Moreover, he thinks the NZ on Air model is “pretty well flawless”. Of roughly $1.4 billion that has been invested in programming over the past 20 years, he calculates that only about $3 million worth hasn’t found its way onto the screen. “That’s a pretty good hit rate, better than most government departments.”

This is not to say he thinks existing television arrangements are perfect. Like many in the industry, Barnett is unhappy about the dominance of Sky TV and thinks the pay-TV company should never have been allowed to acquire exclusive rights to broadcast major sports events that, in other countries, have to be available on free-to-air channels.

Barnett likes the Australian system whereby a 10 per cent levy is charged on all imported shows broadcast on pay-TV channels and invested in local production, but he doesn’t see it happening here. “I don’t think anyone will roll them [Sky] back on sport or put a local production impost on them. That horse got out of the stable quite a long time ago.”

At the same time, he acknowledges that Sky is astutely managed, and he admires the ability of its lobbyist, Tony O’Brien, to keep governments onside. Barnett also concedes that Sky has increased its commitment to local production, particularly in sport, and offers something “new and exciting” in terms of programming. “There is choice now that we never contemplated.”

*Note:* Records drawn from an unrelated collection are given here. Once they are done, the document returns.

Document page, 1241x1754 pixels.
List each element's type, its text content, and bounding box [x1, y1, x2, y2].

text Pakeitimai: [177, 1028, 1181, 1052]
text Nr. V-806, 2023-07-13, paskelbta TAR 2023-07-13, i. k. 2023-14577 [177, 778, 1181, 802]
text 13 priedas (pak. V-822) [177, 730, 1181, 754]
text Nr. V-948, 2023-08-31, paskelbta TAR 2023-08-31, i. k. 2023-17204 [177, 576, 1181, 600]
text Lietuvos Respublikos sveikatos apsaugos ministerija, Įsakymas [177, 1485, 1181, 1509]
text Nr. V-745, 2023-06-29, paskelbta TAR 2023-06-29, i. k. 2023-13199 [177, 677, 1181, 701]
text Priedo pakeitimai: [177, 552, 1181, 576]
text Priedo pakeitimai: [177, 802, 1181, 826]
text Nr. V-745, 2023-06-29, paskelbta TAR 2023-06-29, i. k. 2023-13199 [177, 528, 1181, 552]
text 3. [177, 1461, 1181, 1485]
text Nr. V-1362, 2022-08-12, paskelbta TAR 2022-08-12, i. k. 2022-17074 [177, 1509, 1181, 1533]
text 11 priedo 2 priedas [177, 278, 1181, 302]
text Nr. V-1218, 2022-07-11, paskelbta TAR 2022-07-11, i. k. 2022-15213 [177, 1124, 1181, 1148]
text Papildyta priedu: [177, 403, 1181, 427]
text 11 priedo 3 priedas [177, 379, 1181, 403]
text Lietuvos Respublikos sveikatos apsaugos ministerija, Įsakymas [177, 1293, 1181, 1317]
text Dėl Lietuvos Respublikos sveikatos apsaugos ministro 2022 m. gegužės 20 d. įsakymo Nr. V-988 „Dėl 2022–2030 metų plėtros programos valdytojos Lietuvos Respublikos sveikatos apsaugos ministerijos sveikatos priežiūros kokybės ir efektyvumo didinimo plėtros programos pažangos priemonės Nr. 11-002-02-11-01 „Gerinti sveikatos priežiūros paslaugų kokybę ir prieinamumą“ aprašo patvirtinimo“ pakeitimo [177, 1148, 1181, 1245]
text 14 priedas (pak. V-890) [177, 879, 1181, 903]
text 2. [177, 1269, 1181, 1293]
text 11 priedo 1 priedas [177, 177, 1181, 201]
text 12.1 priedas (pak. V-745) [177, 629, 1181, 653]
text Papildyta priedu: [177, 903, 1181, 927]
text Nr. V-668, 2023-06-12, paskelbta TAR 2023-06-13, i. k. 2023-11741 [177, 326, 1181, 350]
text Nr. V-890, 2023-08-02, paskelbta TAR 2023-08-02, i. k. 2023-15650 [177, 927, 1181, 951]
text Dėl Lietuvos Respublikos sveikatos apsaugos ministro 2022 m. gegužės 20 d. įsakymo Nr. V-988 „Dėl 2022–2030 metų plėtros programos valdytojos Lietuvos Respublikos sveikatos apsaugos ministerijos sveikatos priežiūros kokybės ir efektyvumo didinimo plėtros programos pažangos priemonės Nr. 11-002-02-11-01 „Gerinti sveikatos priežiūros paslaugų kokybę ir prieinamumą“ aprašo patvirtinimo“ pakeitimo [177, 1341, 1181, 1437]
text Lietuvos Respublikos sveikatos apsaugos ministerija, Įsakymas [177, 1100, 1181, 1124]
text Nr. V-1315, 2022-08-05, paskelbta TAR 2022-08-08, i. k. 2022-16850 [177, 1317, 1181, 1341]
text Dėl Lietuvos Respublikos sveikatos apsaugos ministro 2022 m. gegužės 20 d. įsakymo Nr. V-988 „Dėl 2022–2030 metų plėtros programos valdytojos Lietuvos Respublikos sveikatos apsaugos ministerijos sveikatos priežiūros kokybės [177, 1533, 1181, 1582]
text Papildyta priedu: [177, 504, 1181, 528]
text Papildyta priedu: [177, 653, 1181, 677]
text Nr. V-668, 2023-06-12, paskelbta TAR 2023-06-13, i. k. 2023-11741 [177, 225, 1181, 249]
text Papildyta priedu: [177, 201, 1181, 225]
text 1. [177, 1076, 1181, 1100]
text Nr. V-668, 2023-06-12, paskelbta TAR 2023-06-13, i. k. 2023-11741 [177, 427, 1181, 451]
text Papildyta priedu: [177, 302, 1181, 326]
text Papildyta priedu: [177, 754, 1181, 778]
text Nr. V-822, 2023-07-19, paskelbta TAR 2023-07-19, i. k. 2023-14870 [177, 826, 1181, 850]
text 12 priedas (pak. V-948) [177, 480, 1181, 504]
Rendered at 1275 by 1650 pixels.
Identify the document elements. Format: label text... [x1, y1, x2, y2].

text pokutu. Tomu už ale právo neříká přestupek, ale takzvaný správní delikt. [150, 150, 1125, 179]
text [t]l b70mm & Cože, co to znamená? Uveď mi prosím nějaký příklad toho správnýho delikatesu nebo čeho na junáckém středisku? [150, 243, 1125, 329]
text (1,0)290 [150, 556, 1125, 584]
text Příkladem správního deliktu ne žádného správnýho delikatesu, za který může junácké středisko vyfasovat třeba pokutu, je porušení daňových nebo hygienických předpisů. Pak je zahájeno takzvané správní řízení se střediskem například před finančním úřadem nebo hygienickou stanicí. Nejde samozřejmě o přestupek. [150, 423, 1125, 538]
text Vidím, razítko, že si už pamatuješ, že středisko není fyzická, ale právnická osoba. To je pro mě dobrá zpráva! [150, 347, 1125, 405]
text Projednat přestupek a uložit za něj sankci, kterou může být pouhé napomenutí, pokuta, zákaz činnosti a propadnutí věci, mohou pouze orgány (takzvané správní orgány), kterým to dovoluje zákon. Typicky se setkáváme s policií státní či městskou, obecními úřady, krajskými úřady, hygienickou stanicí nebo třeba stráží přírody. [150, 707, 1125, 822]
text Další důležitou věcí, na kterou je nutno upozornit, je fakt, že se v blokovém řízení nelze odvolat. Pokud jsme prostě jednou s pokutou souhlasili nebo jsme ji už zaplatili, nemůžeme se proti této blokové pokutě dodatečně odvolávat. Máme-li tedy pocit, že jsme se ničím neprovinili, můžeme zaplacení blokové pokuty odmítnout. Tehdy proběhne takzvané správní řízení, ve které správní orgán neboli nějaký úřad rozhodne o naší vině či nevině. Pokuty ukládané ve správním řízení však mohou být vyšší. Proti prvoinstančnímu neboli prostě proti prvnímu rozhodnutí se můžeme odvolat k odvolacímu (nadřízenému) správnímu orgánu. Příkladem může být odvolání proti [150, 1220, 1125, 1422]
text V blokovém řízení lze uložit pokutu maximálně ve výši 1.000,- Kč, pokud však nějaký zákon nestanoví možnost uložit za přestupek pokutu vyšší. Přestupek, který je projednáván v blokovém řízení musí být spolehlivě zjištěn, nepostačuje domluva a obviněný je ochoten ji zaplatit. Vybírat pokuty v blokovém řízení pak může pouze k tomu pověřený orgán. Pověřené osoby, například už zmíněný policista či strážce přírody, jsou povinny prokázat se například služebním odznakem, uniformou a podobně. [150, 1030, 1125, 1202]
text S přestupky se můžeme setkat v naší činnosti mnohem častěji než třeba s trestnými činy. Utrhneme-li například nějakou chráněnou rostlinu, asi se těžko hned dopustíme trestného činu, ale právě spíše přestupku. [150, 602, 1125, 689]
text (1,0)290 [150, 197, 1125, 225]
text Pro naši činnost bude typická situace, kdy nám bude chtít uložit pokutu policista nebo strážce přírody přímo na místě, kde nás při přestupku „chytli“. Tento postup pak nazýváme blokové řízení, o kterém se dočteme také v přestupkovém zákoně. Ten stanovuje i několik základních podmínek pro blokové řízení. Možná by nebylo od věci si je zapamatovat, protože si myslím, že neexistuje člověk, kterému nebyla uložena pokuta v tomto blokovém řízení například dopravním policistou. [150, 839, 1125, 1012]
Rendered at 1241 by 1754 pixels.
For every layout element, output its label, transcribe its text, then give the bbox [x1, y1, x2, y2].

Barnett still shakes his head in astonishment that TVNZ sold its cornerstone shareholding in Sky in 1999. “If they still held 35 per cent of Sky, TVNZ would be in a markedly different place now. As it is, they are playing catch-up.”

The state-owned network, he says, has not been well-served either by political appointees on its board or by successive broadcasting ministers. He thinks it should have been privatised a long time ago, but it’s now probably too late.

THERE’S another side to Barnett, a more philosophical side. In thoughtful moments he talks about the liberating effects of living in a small country in the middle of the ocean, “where you can stand on the foreshore and there are no impediments.  There’s no other country just across the river, nothing close that you look at and think, ‘Gee, those guys are bigger than me’.”

That isolation, he theorises, not only gives New Zealanders a different world view, but encourages them to think that anything’s doable; there are no limits. He suspects this is what made Sir Peter Jackson believe in his ability to do things on his own terms, even when confronted by the power of Hollywood.

Mind you, the flip side is that for 100 years we didn’t believe we could have a culture of our own. He recalls that when New Zealand television screened the first locally made drama, Bruce Mason’s The Evening Paper, in 1965, reviewers and letter-writers fretted about what non-New Zealanders might think of it.

Barnett has also thought about whether being Jewish has influenced him (he’s active in the Auckland Hebrew congregation) and has concluded it has. He says he grew up being conscious of difference and able to see things from a different perspective.

That appears to have made him sensitive to issues faced by minority cultures – a theme of films such as Whale Rider and the more recent South Pacific production My Wedding and Other Secrets, in which a young Chinese woman had to deal with her parents’ reluctance to accept her white fiancé.

“We’re still a very assimilationist society,” Barnett observes. “We want people to be pretty much the same.” He says most people who saw the documentary Banana in a Nutshell, which inspired My Wedding and Other Secrets, couldn’t understand why the main character’s parents were against her marrying a European.

“Her parents wanted her to retain her Chinese culture. That’s something I’m absolutely familiar with. I looked at that documentary and thought, ‘That’s a Jewish story’.”